As for causation, CHMC also meets its burden of showing its treatment of Plaintiff was not the proximate cause of Plaintiff’s alleged injuries. As previously discussed, CHMC’s evidence shows its treatment of Plaintiff was within the standard of care. Additionally, expert testimony establishes that CHA’s treatment did not cause or contribute to Plaintiff’s alleged injuries: 

Based on my knowledge, training, experience, and review of the materials outlined above, it is my opinion to a reasonable degree of medical probability that no act or omission to act on the part CHA Medical Center, LP., including its nurses and allied health personnel, was a substantial factor which caused or contributed to Plaintiff’s injuries and damages. Furthermore, based on my knowledge, training, experience, and review of the materials outlined above, it is my opinion to a reasonable degree of medical probability that no act or omission to act on the part of the independent physicians and mid-level providers at Hollywood Presbyterian Medical Center caused or contributed to Plaintiff's injuries and damages.

(Colby Decl., ¶30.) CHMC meets its burden of showing that its treatment of Plaintiff did not cause his alleged injuries through the expert declaration of Dr. Geoffrey Colby. To the contrary, Defendant CHMC has established that the care provided by CHMC was reasonable and within the standard of care.

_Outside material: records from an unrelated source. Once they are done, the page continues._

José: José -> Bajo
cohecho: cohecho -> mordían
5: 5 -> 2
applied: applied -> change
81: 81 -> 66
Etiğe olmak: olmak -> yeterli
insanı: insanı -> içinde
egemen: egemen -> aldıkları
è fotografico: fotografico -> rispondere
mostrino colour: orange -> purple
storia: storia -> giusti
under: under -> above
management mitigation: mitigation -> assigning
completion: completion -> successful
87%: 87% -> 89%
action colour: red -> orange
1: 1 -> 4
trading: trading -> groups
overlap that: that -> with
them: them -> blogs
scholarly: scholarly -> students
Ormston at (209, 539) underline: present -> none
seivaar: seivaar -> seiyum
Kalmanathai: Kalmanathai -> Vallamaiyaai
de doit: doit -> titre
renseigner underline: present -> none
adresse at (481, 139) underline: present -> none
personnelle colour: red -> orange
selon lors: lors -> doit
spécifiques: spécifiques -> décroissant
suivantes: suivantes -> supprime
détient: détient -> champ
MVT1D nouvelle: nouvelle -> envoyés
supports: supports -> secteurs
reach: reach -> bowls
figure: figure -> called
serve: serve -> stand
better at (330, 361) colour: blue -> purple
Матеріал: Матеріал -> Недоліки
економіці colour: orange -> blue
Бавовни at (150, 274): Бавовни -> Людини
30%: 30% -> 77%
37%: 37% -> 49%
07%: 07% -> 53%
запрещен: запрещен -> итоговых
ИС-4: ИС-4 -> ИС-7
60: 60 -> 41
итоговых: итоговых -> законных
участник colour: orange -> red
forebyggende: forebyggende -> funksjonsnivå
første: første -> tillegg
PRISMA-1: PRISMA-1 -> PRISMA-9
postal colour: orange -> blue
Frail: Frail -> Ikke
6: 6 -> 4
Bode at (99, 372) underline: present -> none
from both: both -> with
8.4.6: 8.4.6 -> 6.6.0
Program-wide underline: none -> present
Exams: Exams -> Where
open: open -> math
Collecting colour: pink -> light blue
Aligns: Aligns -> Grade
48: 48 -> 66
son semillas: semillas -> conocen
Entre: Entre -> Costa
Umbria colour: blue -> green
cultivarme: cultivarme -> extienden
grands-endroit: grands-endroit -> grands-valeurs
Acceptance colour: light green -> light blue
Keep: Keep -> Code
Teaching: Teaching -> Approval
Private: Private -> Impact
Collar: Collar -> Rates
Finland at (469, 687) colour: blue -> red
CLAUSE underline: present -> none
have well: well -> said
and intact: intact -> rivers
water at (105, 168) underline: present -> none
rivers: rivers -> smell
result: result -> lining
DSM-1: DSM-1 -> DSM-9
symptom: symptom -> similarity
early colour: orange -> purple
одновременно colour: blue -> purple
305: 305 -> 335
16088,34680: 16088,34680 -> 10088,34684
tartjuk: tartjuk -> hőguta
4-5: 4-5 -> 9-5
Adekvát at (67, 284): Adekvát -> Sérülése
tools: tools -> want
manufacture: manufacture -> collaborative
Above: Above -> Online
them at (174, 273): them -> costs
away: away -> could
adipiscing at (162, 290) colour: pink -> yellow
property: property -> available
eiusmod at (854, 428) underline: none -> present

The burden shifts to Plaintiff. Plaintiff did not oppose this motion and thus fails his burden of showing there are no triable issues of material fact over whether Defendant CHMC’s treatment was within the standard of care or whether the treatment was the proximate cause of Plaintiff’s injuries.

Vicarious Liability

Defendant CHMC also asserts that it cannot be held liable for any negligence by Yoo and Dadfarin as they are independent contractors. Since summary judgment has been granted with respect to Defendants Yoo and Dadfarin, there is no need to reach this issue.